You have likely experienced intense carbohydrate cravings a few hours after a breakfast high in starchy foods (pancakes anyone?) or a few hours after a French fry–laden lunch complete with a sandwich and sugary beverage. Sound familiar?

These cravings have long been blamed for the blood sugar drop experienced after the initial increase after eating a high-carbohydrate meal. There is more to these cravings than blood sugar metabolism, however. It is thought that these cravings actually occur due to addiction-like processes in the brain triggered by such meals. Researchers from Harvard University took an in-depth look at the potential addictive qualities of a starchy meal in a study published in The American Journal of Clinical Nutrition.

The researchers measured blood sugar levels and hunger, and used functional magnetic resonance imaging (MRI) to observe brain activity for four hours after eating a meal that consisted of a high-glycemic index (GI) milkshake for half of the participants and a low-glycemic index shake in the other half. (Glycemic index is a measure of the foods ability to raise blood sugar.
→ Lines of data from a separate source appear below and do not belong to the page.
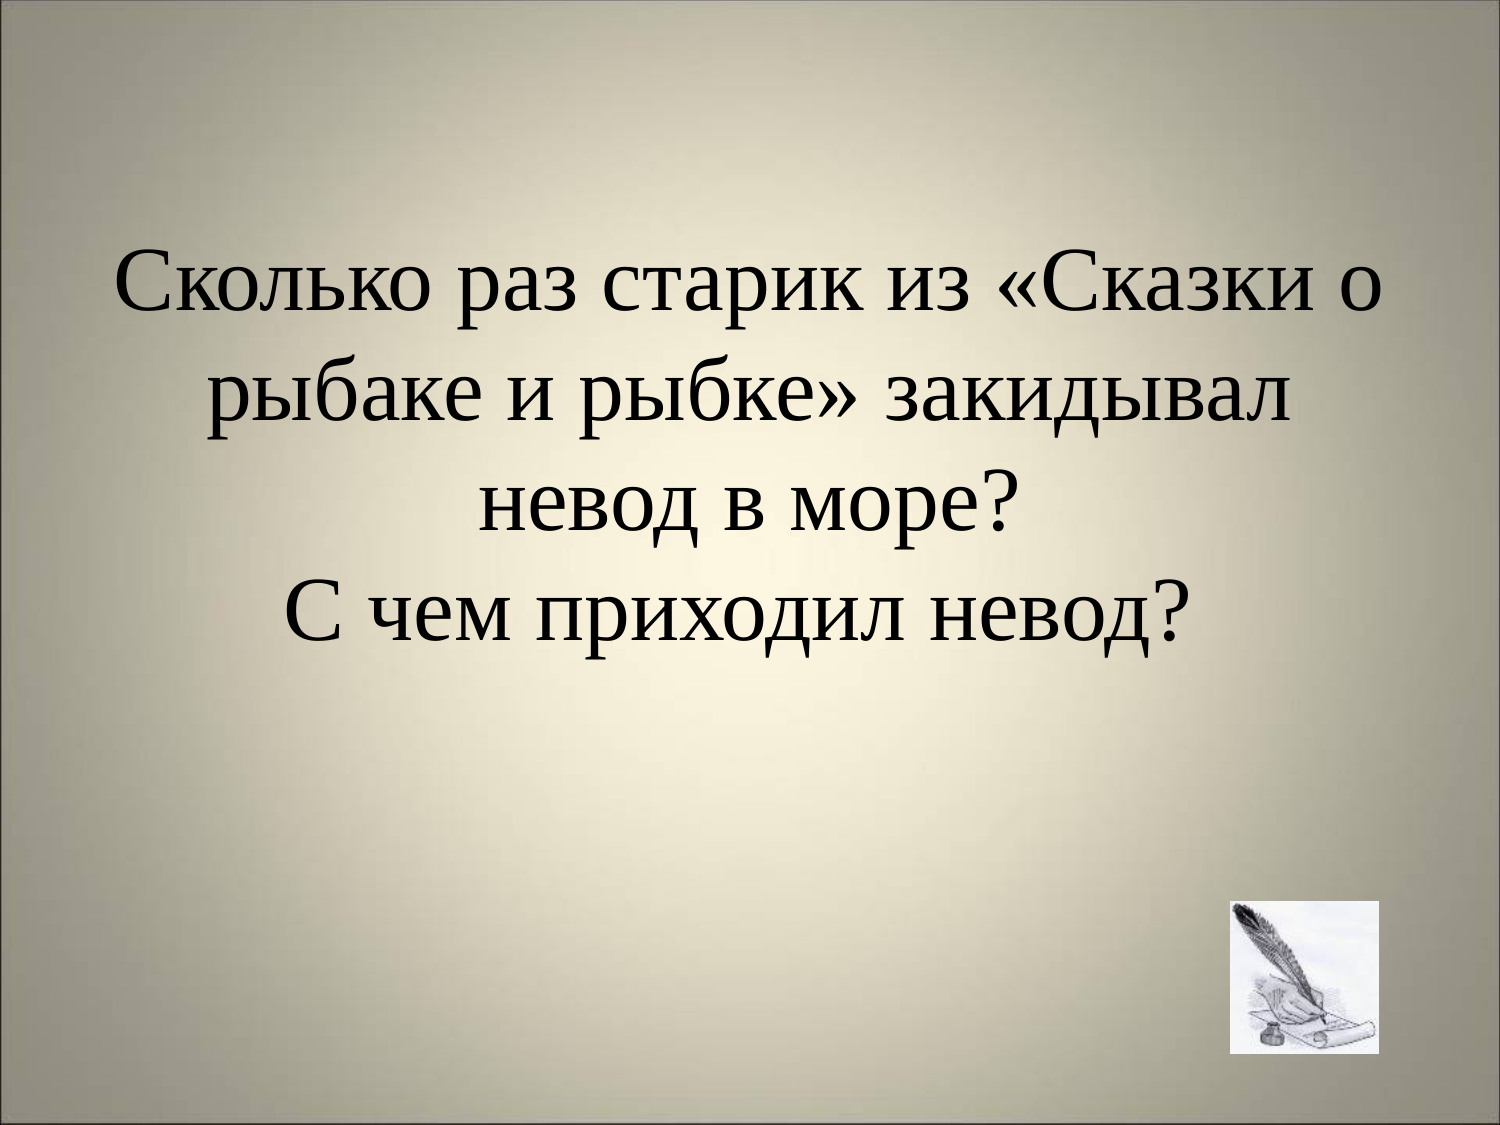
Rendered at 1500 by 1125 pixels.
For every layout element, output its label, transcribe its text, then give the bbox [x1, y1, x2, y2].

picture [0, 0, 1500, 1125]
title Сколько раз старик из «Сказки о рыбаке и рыбке» закидывал невод в море? С чем приходил невод? [74, 44, 1426, 833]
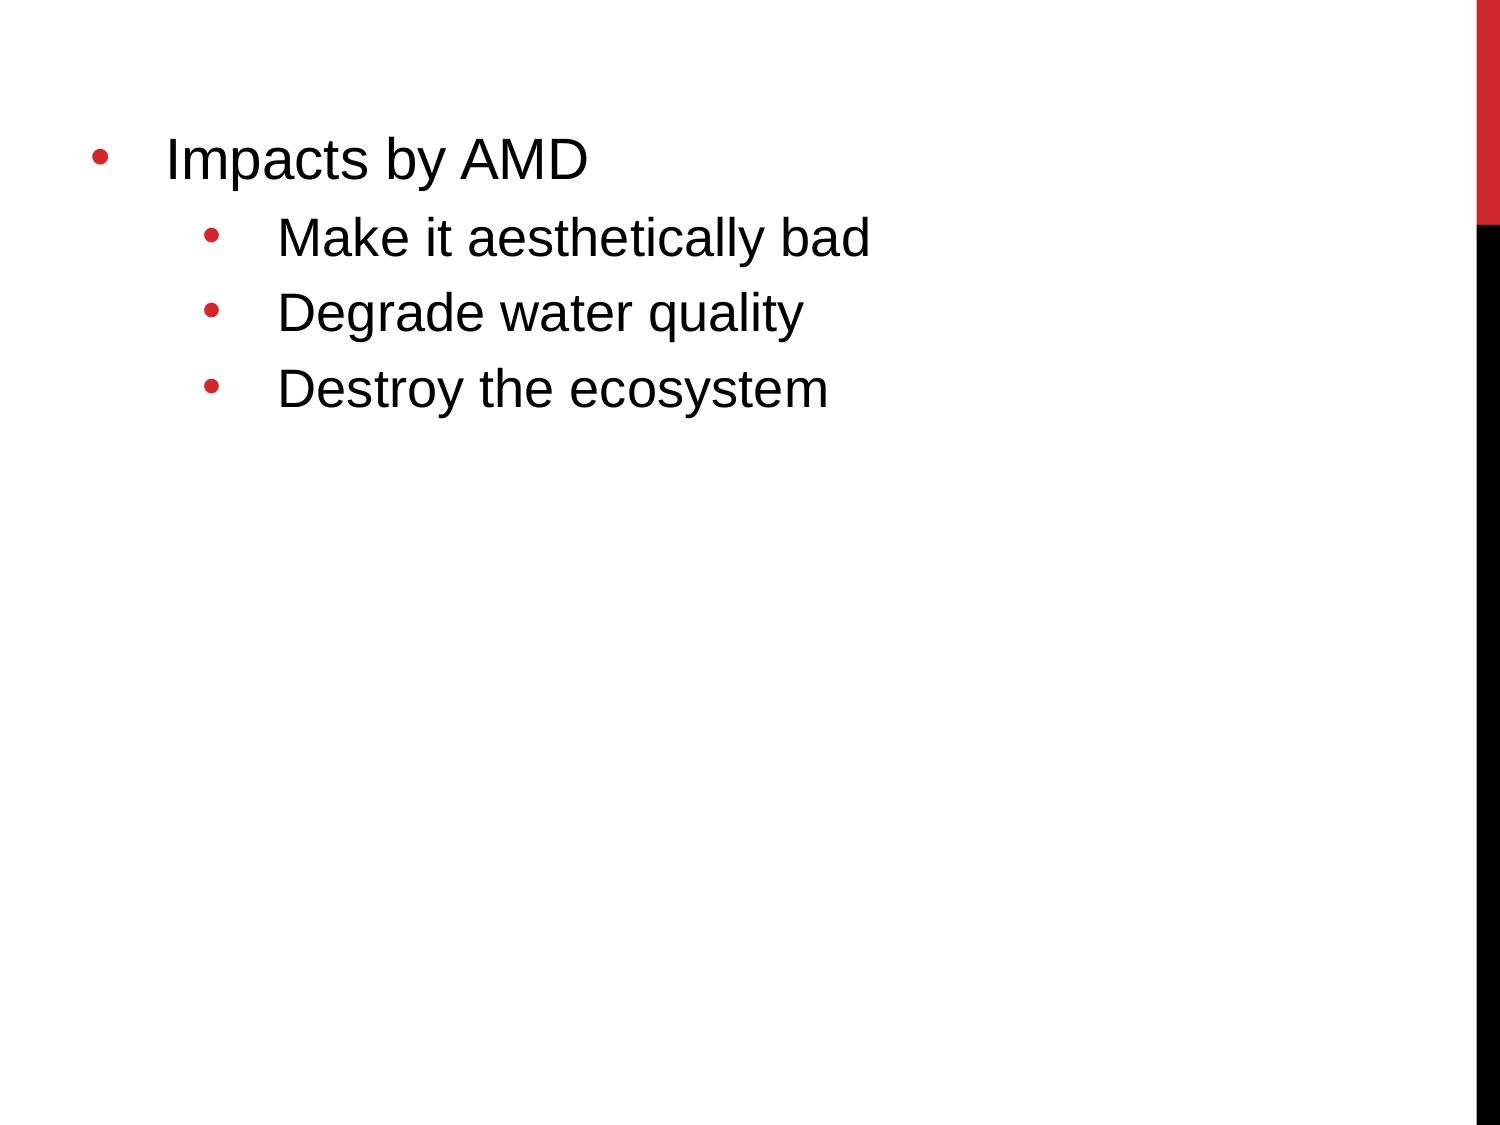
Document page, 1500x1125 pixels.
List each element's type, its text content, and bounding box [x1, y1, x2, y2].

list Impacts by AMD Make it aesthetically bad Degrade water quality Destroy the ecosystem [75, 113, 1325, 1005]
In general, high glycemic-index foods contain a high amount of starchy carbohydrates and sugars while low-glycemic index foods contain much less.)
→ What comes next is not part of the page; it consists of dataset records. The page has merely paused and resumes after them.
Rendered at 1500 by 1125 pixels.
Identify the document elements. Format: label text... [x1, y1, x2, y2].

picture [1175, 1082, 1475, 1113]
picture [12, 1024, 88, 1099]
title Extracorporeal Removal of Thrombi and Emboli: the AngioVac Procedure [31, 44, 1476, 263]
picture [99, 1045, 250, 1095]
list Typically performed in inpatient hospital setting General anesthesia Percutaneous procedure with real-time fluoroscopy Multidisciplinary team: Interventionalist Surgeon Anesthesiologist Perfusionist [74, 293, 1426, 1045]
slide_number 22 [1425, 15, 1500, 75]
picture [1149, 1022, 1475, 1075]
In participants consuming the high GI milkshake blood sugar levels spiked followed by a sharp crash four hours later. This decrease in blood sugar was associated with excessive hunger and an intense activation in the nucleus accumbens in the brain, the brain region that plays a crucial role in reward, pleasure, impulsivity, and addiction.

“In a way the results support the notion that [obesity] is addiction related,” stated Belinda Lennerz, MD, PhD, one of the researchers. “If you look at the data there is a strong correlation between the rising obesity rates and the increase in the consumption of highly processed foods and soft drinks. This may just mean that either all of us or at least a subset of us is not equipped to deal with that environment.”

We have all felt the pull of sweets and breads. And we have often succumbed to such cravings. How to stop the cycle? Replace starchy carbohydrates and sugars with high-fiber vegetables and fruits. Eat plenty of lean proteins throughout the day. And eat healthy fats. Our diets are way too high in nutrient-poor carbohydrates. We don’t need them, despite what our cravings tell us.